Would there be any interest in a meeting run to CSCRA-type regs for modern cars?

(By modern, I mean probably sports/prototype/GT from say, Group C to the current day. In other words, large prototype-type cars and contemporary GTs. Porsche 956s to Audi R18s, Porsche 930s to Porsche 997s etc.)

My thinking behind this is that CSCRA is an excellent and successful set of rules, mainly because they are so minimal - effectively only dimensional regulations and the insistence upon hard bodies and rubber tyres. They are "free chassis" - hinged/not-hinged, steel, brass, plastic. Motors, gears, again all free.

To the best of my knowledge, there is no similar "nationwide" scene for modern-style cars - The Slot.It challenge is almost a spec series and CSCRA events are all a bit Goodwood revival in that they have an arbitary cut-off date and that will remain frozen in amber until the Day of Judgement or until baby boomer racers are all too senile to remember what to do with their thumbs (whichever comes first).

### Exercise
Please answer these questions on the passage about racing rules for modern cars:
1. Which two cars mark the range given for large prototype-type cars?
2. Besides dimensional regulations, what does CSCRA insist upon?
3. What does the passage call the Slot.It challenge?

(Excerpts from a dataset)
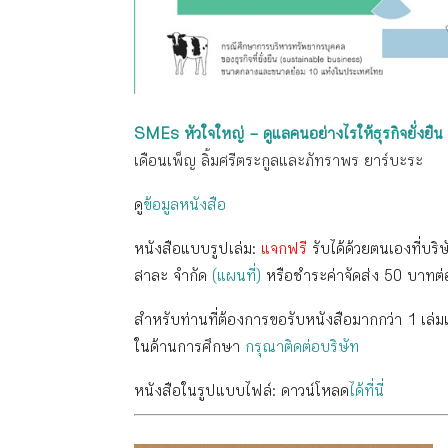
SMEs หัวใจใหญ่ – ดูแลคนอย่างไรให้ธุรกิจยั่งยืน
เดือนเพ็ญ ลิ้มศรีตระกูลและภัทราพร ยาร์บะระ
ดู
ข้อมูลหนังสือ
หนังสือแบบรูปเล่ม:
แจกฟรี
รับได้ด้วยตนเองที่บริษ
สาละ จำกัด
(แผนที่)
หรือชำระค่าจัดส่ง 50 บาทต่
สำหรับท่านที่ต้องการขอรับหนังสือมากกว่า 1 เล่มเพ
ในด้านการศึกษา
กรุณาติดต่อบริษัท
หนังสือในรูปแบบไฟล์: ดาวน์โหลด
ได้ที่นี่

### Exercise output
1. Porsche 956s to Audi R18s.
2. Hard bodies and rubber tires.
3. Almost a spec series.